The listing below must be repeated word for word, with its images excluded.

DATA SECTION:
Content starts
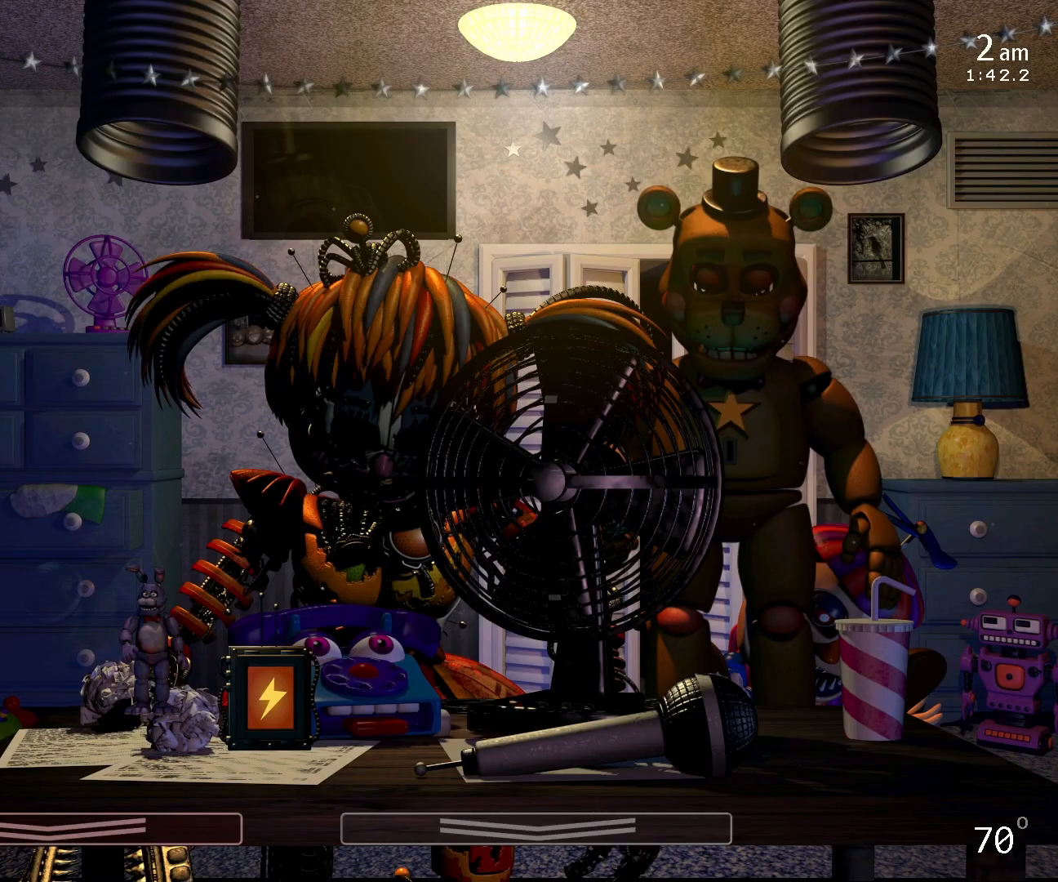
{"keys": [], "mouse": [], "events": [[33, "mouse_left", "up"]]}
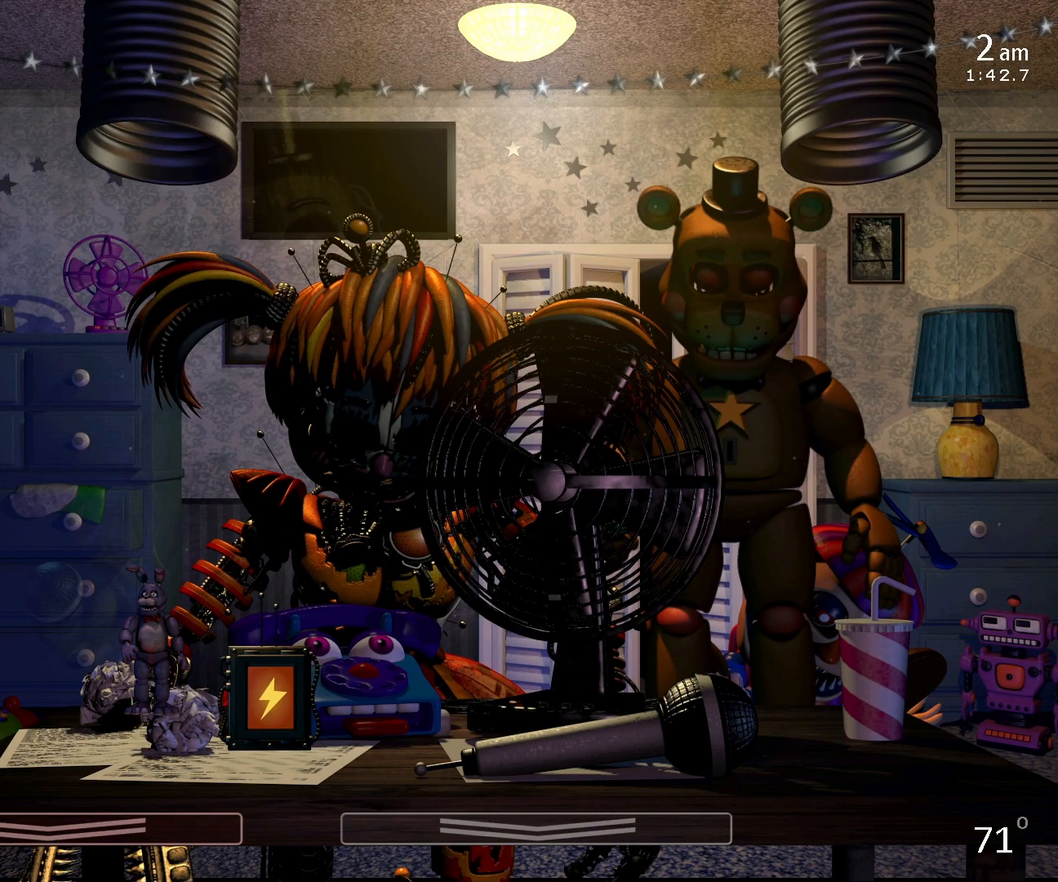
{"keys": [], "mouse": [], "events": []}
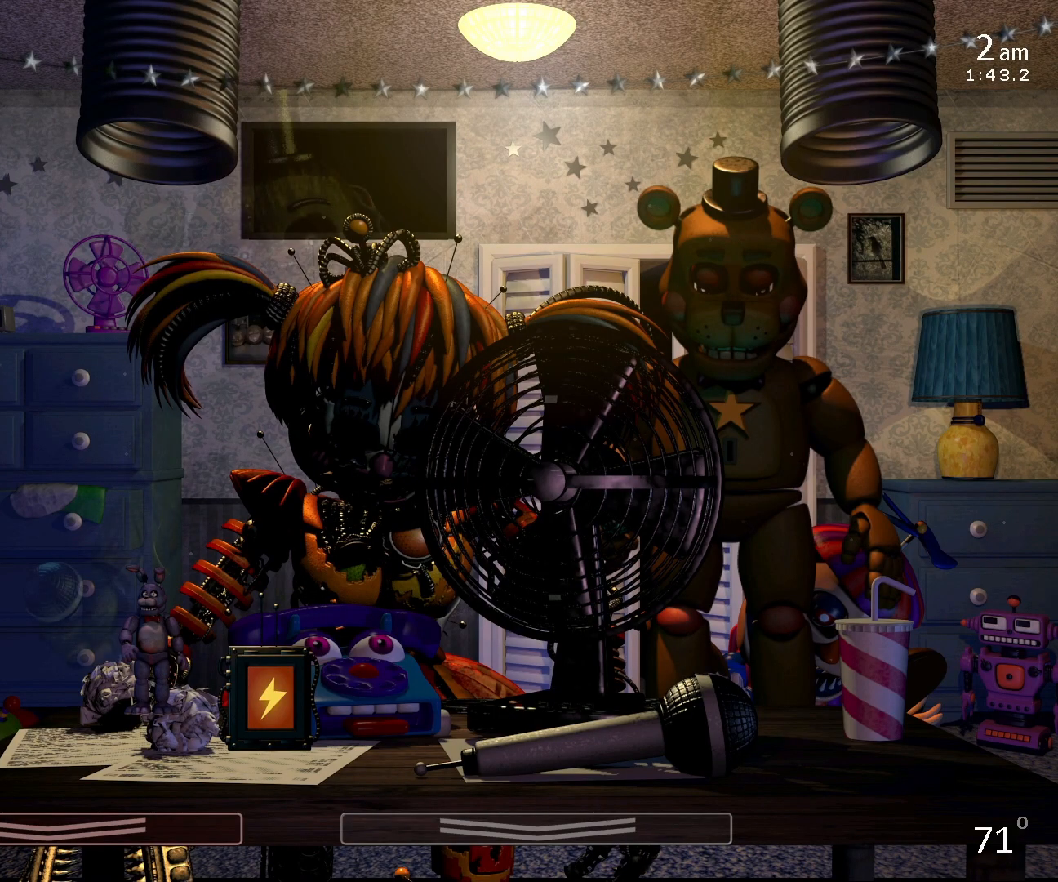
{"keys": [], "mouse": [], "events": []}
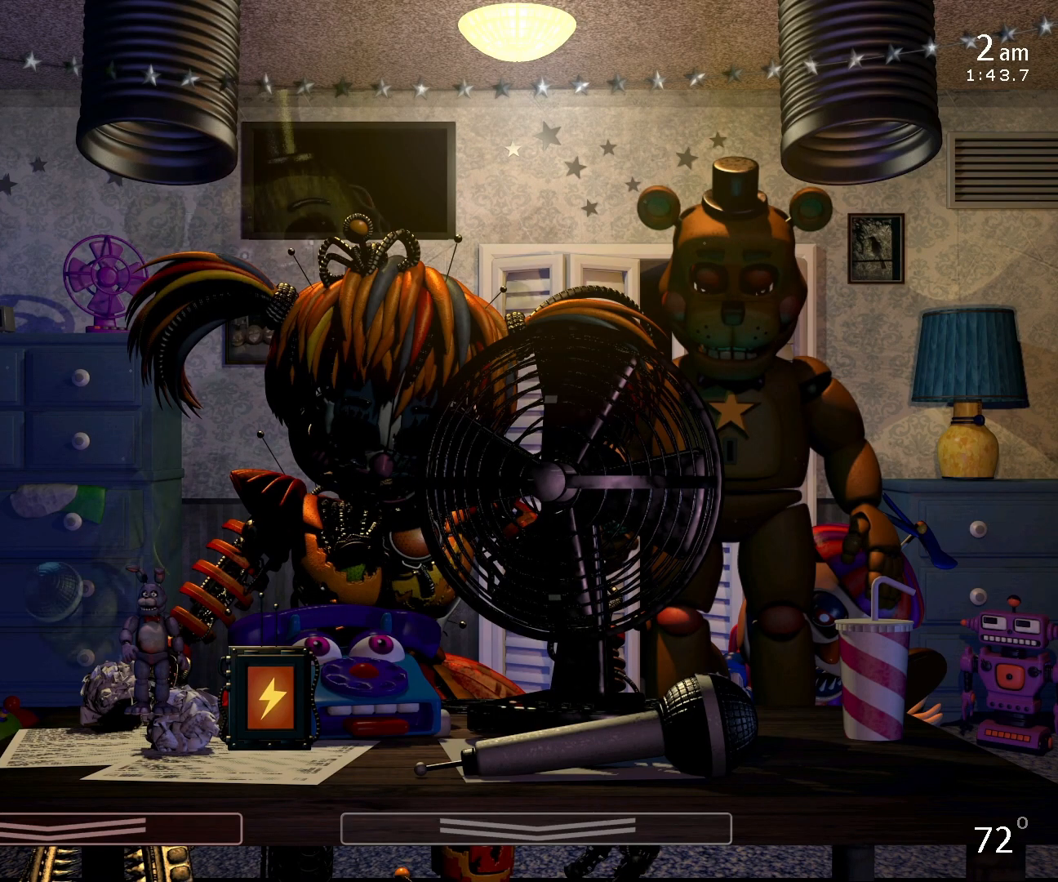
{"keys": [], "mouse": [], "events": []}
Content ends
ANSWER TO THIS EXERCISE:
{"keys": [], "mouse": [], "events": [[33, "mouse_left", "up"]]}
{"keys": [], "mouse": [], "events": []}
{"keys": [], "mouse": [], "events": []}
{"keys": [], "mouse": [], "events": []}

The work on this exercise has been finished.